§ What is being asked:
Extract every line in the material below that contains the word "Aggravated", copying each line in full.

--- Source material Enclosed Below ---

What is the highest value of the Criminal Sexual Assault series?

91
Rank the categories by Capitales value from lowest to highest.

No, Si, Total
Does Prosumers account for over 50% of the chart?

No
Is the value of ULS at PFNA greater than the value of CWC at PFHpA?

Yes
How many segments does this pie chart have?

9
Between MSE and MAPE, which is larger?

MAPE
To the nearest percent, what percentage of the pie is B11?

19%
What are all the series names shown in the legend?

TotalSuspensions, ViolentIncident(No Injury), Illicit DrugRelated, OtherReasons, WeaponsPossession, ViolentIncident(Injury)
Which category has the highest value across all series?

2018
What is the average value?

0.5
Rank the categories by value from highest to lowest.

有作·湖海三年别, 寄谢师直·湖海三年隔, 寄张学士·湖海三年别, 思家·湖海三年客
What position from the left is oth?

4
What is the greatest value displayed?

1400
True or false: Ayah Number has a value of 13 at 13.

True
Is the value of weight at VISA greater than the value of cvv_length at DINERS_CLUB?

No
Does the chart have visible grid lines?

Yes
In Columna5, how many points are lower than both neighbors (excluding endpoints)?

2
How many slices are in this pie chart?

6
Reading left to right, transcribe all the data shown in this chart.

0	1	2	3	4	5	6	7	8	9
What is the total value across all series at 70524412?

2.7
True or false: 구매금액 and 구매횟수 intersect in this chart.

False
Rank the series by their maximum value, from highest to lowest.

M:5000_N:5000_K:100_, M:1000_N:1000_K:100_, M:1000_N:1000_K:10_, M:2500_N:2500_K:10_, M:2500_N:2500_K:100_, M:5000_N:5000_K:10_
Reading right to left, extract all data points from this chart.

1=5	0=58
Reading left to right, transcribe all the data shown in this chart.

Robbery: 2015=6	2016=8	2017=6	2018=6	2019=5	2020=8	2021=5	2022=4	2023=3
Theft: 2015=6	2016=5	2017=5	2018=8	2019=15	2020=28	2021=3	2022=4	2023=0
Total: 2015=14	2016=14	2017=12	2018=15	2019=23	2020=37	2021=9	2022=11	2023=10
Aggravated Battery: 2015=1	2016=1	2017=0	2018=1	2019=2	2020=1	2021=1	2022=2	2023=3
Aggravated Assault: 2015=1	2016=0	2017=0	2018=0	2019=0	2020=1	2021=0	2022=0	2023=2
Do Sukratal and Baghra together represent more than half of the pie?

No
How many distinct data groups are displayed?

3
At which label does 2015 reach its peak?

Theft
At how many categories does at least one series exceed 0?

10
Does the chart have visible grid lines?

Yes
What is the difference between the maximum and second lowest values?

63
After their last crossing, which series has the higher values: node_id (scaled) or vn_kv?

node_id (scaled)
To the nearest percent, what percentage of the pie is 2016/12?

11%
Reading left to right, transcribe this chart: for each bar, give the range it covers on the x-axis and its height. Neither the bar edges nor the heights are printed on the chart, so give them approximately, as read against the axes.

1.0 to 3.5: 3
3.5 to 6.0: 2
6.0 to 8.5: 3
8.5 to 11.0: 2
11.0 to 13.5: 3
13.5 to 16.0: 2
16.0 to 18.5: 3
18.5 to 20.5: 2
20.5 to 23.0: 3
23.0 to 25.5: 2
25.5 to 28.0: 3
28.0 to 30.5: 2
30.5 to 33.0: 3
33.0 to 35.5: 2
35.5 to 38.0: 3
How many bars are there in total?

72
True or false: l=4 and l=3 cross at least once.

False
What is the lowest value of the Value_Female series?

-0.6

--- End of Enclosed Source material ---

§ Task answer:
Aggravated Battery: 2015=1	2016=1	2017=0	2018=1	2019=2	2020=1	2021=1	2022=2	2023=3
Aggravated Assault: 2015=1	2016=0	2017=0	2018=0	2019=0	2020=1	2021=0	2022=0	2023=2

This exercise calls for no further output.